## QUOTED PASSAGE
————————

Examples of interfaces in progress: Proposing corrections to darwin core specimen and observation data. Thumb up /thumb down for accuracy or value of specific data elements, particularly common names and images - is this common name (in french, but not coded as such), as valuable as this common name (australian). Annotations of BHL - article boundaries in journal runs, linking species data (species descriptions, protologs, etc) to species names. Identifying illustrations in the literature to the relevant linked data (the species shown in the illustrations, the specimens shown in the illustrations), here user annotations become very interesting.

Use Case: Propose Correction.

Use Case: Rate Value of Linked Content/Property values. Use Case: Collect Feedback. Use Case: Tag properties.

Use Case: Tag identifiable objects with Properties.

Use Case: Annotate Structure of Documents.

Use Case: Annotate to link portions of documents to related data.

Annotation Agents: Specialists, General Public, Software.

Less yet concentration on workflows, distribution of annotations, chains of annotations.

Annotation typically coming from a source outside the set of standard data providers. Very open world concept of anyone can add assertions as properties to identifiable objects - visualization of who is saying what very interesting. Vision on IT side to ask what kind of tool that will allow you to see all of information from original sources with subsequent assertions, with level of trust slider to display changing links in graph.

————————

## WHAT YOU NEED TO DO
Repeat word for word the portion of the annotation use-case notes that begins with the words "Use Case: Propose" and ends with "objects with Properties.".

(Saved data entries)
————————

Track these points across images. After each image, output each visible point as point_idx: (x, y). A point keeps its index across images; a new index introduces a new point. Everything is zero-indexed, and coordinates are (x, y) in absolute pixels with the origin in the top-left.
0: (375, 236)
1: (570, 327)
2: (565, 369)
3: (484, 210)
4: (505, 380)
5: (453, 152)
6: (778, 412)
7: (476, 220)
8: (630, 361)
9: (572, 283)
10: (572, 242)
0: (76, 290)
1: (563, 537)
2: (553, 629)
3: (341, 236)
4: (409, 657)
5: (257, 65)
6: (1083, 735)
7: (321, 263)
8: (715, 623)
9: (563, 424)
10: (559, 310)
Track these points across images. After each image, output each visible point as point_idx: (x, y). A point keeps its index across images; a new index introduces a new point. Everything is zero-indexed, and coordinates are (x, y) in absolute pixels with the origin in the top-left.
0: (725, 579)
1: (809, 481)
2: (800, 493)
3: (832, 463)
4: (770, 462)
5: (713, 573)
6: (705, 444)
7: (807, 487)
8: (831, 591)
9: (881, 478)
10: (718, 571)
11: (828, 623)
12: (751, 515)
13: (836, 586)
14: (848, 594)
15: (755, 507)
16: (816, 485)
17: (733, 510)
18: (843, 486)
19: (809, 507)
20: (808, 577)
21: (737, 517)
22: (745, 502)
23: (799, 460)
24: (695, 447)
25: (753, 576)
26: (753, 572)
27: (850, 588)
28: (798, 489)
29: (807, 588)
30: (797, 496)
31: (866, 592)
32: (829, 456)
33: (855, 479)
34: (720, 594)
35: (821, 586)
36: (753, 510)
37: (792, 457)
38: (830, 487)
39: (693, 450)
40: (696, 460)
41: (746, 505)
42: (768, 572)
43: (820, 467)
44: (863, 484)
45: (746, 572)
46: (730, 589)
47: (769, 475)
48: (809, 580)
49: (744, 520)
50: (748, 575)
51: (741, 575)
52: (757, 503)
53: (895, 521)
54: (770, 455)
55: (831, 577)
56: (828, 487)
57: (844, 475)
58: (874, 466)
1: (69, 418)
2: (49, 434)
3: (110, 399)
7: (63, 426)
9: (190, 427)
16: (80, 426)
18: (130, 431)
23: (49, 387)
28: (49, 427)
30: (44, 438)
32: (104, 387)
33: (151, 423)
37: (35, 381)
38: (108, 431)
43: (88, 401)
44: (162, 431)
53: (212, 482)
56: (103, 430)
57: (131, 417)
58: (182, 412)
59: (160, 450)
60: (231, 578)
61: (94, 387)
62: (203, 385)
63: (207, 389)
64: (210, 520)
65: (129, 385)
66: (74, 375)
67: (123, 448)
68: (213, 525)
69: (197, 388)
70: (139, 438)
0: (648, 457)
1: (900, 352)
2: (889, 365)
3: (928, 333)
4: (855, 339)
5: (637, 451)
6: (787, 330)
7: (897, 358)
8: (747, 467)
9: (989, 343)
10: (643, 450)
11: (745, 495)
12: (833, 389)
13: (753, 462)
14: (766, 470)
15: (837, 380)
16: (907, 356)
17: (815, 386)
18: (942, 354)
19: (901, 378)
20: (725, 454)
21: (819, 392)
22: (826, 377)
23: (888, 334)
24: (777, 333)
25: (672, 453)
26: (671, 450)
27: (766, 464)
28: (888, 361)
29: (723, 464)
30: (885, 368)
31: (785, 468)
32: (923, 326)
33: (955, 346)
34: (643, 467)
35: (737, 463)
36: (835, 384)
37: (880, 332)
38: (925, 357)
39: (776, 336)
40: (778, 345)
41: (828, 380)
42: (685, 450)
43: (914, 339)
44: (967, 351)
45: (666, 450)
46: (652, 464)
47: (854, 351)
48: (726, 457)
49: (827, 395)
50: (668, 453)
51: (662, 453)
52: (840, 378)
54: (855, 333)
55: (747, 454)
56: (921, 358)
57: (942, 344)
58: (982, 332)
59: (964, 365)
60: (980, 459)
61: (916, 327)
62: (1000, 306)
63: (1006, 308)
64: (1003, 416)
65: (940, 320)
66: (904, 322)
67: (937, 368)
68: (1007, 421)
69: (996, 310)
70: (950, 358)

————————

## SOLUTION TO THIS EXERCISE
Use Case: Propose Correction.

Use Case: Rate Value of Linked Content/Property values. Use Case: Collect Feedback. Use Case: Tag properties.

Use Case: Tag identifiable objects with Properties.